Silêncios
Tempo lento. O dia morrendo.
Uma mulher vestindo de negro, num banco de um jardim. Um olhar perturbado. Ausente.
Um céu sombrio. A noite chegando.
A mulher parece inerte. Traços vincados. Lágrimas clandestinas. Sem ver. Sem ouvir. Abafando a dor. Amarrada de pés e mãos a um passado que não voltará. A um passado onde havia outra pessoa que a morte arrebatara.

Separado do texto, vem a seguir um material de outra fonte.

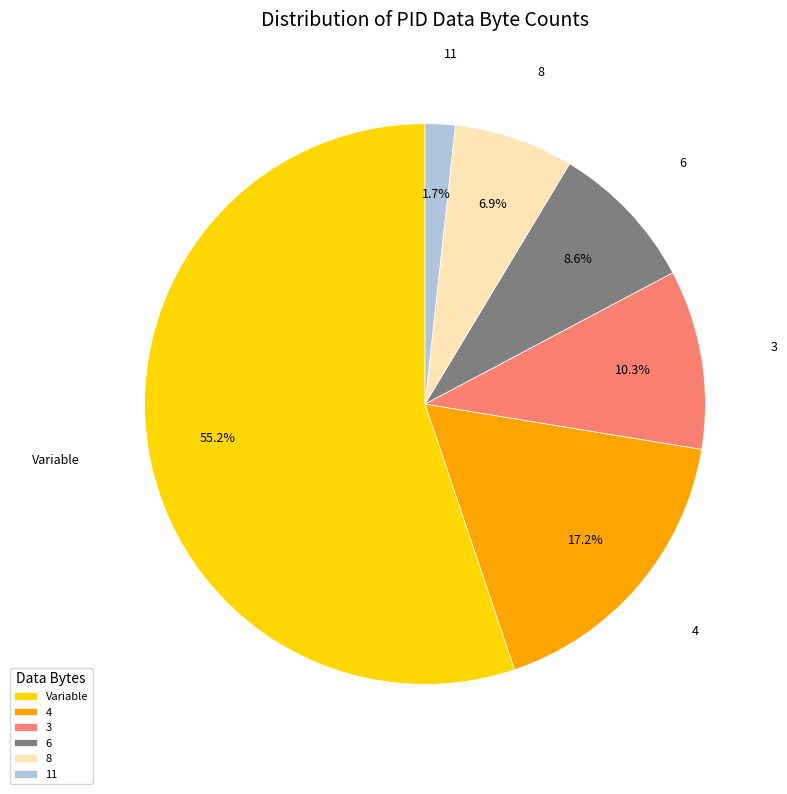

Do 6 and 11 together represent more than half of the pie?

No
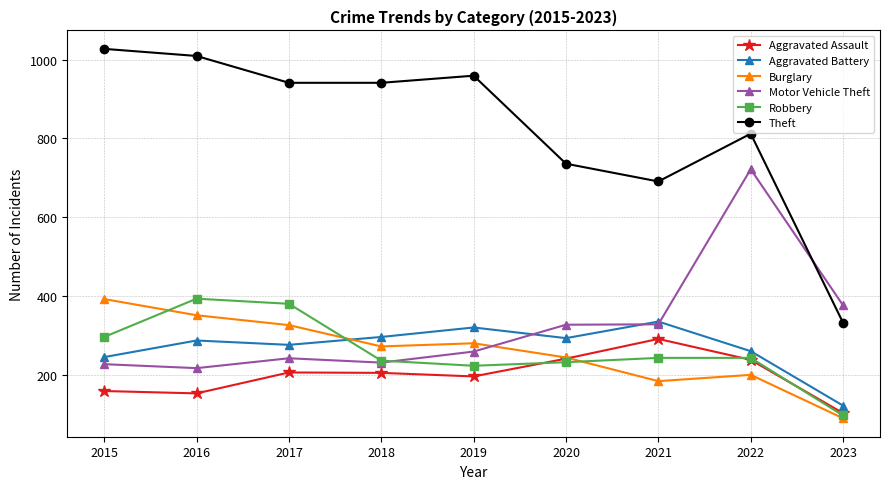

Which series changed the most between 2016 and 2019?

Robbery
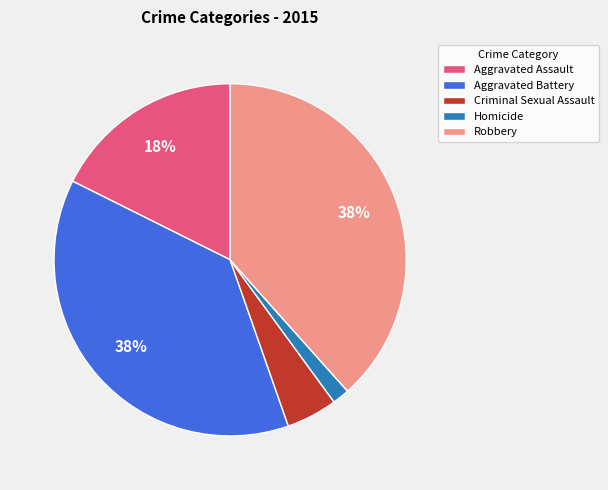

Is the sum of Homicide and Criminal Sexual Assault greater than half?

No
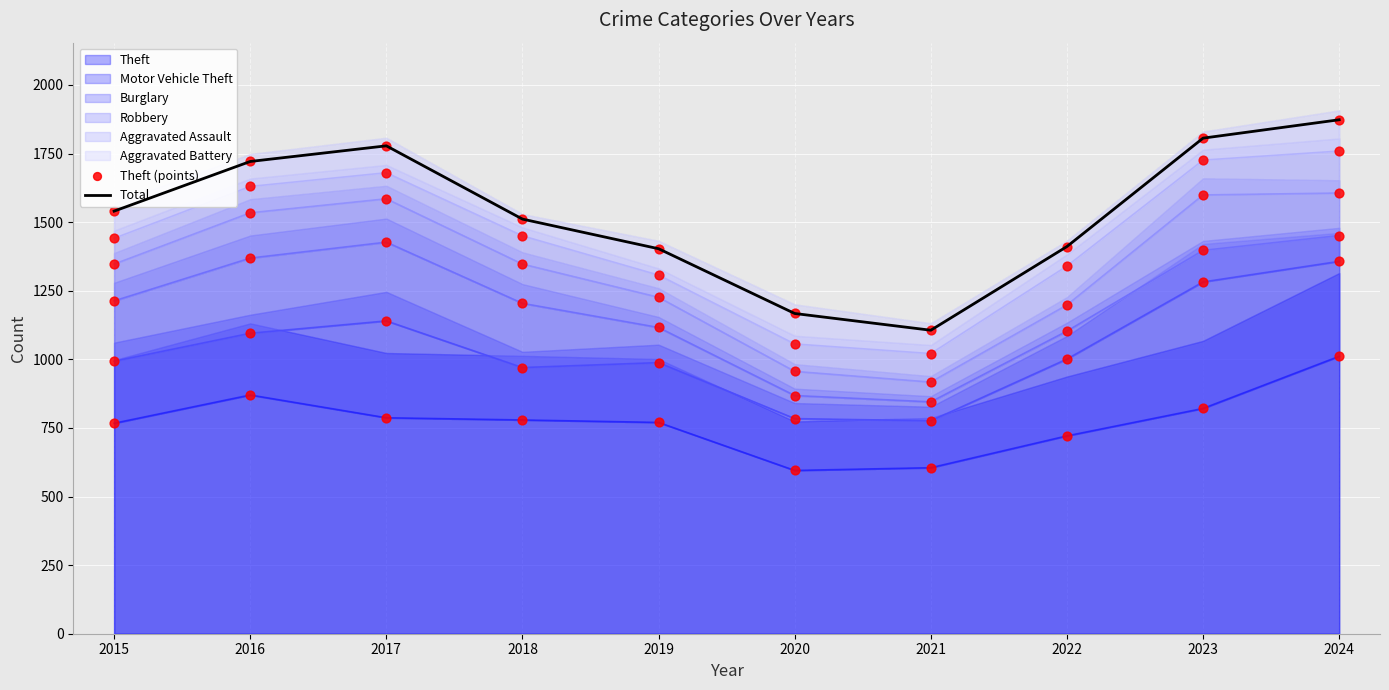

What is the lowest value of the Theft series?

595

Como viver sozinha, quando se viveu a dois durante tanto tempo? Como preencher aquele vazio enorme, confuso, ilógico? Como a morte era traiçoeira! Imoral!
A fixidez do olhar navega, interiormente, de pequeno nada em pequeno nada. O pensamento carimba o que já não existe. O absurdo da perda. O recuo impossível.
Alguém caminha perto. Um vulto aproxima-se. É um homem. Os olhares críticos defini-lo-iam com uma só palavra – pedinte. Ou, ponto de referência obrigatório – vagabundo.
Surpreendido, olha a figura amarrotada, encolhida, dobrada sobre si mesma. Ainda que inconsciente do drama por ela vivido, pára.
- É noite, minha senhora. Sente-se bem? Que aconteceu?
A voz que lhe responde é neutra, maquinal.
- Recordo… é isso… recordo…
Um sentimento de desconforto e, simultaneamente, de partilha, leva-o a insistir.
- Quer que a acompanhe a algum lado? Que chame alguém?
- Não quero nada. Já não vale a pena… Deus esqueceu-se de mim…
Ele não responde. Também sente, às vezes, que Deus se deixa adormecer em momentos cruciais. Ou, então, nem se dá conta da existência de alguns…
Delicadamente, senta-se ao lado da mulher.
E ali ficam os dois, num banco de um jardim, olhos abertos na escuridão, tentando entender por que motivo não obtêm resposta desse Deus de todos, quando suplicam – Estou a precisar de Ti. Lembra-te de mim.